*Material supplied*:
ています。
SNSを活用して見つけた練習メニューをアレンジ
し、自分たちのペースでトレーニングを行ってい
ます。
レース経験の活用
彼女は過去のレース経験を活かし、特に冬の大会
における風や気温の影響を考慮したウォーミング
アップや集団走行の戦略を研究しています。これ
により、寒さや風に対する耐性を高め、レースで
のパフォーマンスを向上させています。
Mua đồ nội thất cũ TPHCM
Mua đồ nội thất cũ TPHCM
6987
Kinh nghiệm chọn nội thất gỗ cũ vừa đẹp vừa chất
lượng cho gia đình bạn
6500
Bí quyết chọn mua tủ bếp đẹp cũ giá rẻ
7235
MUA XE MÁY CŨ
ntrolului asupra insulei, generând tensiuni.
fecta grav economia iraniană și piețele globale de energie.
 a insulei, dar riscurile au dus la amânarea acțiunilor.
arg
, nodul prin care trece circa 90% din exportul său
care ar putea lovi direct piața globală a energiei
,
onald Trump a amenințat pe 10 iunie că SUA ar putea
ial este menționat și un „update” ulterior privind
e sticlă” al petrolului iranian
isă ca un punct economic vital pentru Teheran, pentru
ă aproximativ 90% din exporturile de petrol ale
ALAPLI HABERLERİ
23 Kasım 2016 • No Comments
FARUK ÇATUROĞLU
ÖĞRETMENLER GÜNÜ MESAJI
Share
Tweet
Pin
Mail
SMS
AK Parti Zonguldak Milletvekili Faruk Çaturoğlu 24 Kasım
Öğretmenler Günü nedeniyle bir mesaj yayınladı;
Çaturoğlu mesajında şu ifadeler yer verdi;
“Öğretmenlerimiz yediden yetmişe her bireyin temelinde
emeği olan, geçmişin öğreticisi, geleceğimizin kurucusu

*Exercise objective*:
Wherever the word "Kasım" turns up in a line of the entries above, copy that line.

*Finished task*:
23 Kasım 2016 • No Comments
AK Parti Zonguldak Milletvekili Faruk Çaturoğlu 24 Kasım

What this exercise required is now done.